- Full name: Budda Aruna Reddy
- Born: 25 December 1995 (age 30) Hyderabad, Andhra Pradesh, India
- Height: 4 ft 8 in (142 cm)

Gymnastics career
- Discipline: Women's artistic gymnastics
- Country represented: India; (2013);
- College team: St. Mary's College, Hyderabad
- Medal record
Women's artistic gymnastics
Representing India
Artistic Gymnastics World Cup
| Bronze medal – third place | 2018 Melbourne | Vault |

= Aruna Reddy =

Indian artistic gymnast

Budda Aruna Reddy (born 25 December 1995) is an Indian female artistic gymnast, representing at international competitions. She won bronze medal in 2018 World Cup Gymnastics in women's vault event in Melbourne. She created history by becoming the first Indian to clinch a medal at Gymnastics World Cup. She competed at world championships, including the 2013 World Artistic Gymnastics Championships in Antwerp, Belgium. She is supported by GoSports Foundation through the Rahul Dravid athlete mentorship programme.

==Early life==
Aruna Reddy was born in Hyderabad, Telangana to Subadhra and Narayana Reddy, an accountant. She has an elder sister, Pavani Reddy, a Company Secretary.

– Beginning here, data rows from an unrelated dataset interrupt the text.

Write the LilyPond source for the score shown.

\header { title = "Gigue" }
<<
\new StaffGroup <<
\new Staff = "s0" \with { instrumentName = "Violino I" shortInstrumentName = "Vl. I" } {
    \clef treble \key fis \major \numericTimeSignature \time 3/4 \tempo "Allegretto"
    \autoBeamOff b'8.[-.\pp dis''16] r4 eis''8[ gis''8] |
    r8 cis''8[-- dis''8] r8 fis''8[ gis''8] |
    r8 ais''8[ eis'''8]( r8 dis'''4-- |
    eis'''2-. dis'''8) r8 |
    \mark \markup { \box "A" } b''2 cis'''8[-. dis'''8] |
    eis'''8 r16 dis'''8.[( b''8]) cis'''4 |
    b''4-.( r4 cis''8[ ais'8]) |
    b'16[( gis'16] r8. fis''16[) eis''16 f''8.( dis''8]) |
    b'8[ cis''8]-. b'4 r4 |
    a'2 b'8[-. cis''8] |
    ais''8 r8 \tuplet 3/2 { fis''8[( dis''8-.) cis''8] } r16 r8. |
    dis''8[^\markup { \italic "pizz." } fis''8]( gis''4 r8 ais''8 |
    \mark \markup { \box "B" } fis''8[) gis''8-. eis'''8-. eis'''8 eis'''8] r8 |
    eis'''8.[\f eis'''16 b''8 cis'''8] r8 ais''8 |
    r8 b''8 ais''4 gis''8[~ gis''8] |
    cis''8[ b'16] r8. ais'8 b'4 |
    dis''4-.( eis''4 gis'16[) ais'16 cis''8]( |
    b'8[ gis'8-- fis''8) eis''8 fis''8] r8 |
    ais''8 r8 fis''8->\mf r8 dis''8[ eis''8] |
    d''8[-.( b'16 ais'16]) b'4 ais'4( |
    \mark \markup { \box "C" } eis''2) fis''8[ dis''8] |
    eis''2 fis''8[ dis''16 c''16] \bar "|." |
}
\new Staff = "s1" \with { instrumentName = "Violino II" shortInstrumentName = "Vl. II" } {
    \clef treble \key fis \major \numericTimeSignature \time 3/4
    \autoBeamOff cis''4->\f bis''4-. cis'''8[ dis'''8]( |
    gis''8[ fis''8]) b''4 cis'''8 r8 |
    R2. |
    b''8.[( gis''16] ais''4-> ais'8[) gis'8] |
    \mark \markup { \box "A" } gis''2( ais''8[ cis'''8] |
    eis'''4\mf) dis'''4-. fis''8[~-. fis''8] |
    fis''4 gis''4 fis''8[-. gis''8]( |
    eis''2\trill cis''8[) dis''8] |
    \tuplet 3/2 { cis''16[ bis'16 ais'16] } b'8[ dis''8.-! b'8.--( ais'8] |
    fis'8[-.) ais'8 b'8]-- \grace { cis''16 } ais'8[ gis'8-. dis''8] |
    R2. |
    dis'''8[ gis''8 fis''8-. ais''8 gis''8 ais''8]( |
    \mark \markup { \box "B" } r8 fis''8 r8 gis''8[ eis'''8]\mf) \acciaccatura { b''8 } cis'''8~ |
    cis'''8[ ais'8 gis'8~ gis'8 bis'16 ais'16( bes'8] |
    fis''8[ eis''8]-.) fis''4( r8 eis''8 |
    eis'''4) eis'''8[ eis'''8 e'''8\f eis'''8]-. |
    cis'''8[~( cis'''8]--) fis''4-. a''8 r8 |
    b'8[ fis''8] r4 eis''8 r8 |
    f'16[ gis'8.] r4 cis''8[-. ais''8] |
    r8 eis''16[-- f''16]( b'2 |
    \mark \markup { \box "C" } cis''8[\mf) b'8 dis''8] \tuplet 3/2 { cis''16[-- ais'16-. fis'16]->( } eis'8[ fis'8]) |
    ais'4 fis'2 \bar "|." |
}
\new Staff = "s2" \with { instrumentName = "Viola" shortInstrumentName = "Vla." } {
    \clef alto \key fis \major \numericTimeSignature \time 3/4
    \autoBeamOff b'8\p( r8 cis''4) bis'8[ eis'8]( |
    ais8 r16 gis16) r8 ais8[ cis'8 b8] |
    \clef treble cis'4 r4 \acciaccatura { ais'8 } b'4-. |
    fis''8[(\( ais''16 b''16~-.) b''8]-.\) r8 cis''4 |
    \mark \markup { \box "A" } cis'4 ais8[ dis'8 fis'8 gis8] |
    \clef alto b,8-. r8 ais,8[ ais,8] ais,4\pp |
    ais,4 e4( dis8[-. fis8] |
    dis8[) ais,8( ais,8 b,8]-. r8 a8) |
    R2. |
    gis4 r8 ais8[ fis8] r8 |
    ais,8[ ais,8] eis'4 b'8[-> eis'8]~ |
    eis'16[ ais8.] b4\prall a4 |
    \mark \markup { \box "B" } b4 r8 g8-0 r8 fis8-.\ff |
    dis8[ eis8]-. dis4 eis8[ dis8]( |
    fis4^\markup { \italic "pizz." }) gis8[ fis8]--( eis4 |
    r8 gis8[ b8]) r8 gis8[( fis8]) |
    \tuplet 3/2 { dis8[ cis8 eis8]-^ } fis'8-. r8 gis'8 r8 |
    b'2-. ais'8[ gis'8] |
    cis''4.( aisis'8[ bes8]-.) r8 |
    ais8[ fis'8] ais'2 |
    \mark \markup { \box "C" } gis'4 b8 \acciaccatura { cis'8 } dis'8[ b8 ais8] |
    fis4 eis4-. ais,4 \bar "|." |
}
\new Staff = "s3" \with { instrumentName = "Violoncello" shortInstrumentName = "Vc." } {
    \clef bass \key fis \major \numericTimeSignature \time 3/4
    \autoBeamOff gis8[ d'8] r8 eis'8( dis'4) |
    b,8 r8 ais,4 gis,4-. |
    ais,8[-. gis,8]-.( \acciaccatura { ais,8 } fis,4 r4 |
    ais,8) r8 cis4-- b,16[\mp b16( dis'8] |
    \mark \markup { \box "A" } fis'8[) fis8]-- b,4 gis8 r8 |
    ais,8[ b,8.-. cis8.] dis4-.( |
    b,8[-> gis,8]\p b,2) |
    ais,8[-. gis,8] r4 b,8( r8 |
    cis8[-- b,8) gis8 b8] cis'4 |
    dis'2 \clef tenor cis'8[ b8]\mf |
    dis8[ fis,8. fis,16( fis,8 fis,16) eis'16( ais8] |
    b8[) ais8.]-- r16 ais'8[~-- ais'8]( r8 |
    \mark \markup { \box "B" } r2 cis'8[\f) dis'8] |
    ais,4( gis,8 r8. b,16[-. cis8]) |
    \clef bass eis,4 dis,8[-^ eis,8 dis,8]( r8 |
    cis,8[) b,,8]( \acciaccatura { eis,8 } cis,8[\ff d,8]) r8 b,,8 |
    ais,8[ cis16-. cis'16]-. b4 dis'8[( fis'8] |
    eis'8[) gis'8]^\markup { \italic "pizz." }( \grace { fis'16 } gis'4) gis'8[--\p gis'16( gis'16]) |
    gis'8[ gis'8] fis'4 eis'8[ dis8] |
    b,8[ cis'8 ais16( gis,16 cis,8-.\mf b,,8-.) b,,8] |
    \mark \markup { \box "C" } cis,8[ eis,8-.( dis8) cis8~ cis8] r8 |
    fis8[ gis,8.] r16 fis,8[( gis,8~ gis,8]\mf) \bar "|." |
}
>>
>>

She completed her Intermediate from St Mary's Junior College, Basheerbagh in 2013 and B.Com from St. Mary's College, Hyderabad in 2017. She has black belt in karate and was a trainer until she joined gymnastics.

==Early Gymnastics Career==
When Aruna Reddy was five years old, her father pulled her out of karate and enrolled her in gymnastics, when he spotted that she had the flexibility and build for a gymnast. Her father then enrolled Aruna under the tutelage of coaches, Swarnalatha and Ravinder at the Lal Bahadur Shastri Stadium, Hyderabad.

Swarnalatha's husband Giriraj took Aruna under his wings after noticing her talent. Giriraj died in an accident in 2008 and Aruna has since been training under coach Brij Kishore with whom she won medals at three National Games of India.

==International Gymnastics career==
Aruna participated in the World Championships in 2013, 2014 2017, & 2019 at Antwerp, Nanning, Montreal, & Stuttgart respectively, but failed to progress beyond the qualifying rounds.

===World cup bronze medal===
She competed at the 2018 Gymnastics World Cup and created history after becoming the first Indian to win a medal in an individual event at the Gymnastics World Cup by claiming a bronze medal in the women's individual vault event.

Aruna dedicated her win to her late father who inspired her to realize her potential. She received ₹2 crore cash award from the Chief Minister of Telangana, K. Chandrashekar Rao for her feat.

Aruna has won Two Gold Medals in the Table vault and Floor Events in the EGYPTIAN PHARAOHS CUP 2021, held in Cairo, Egypt from 17 – 19 December 2021.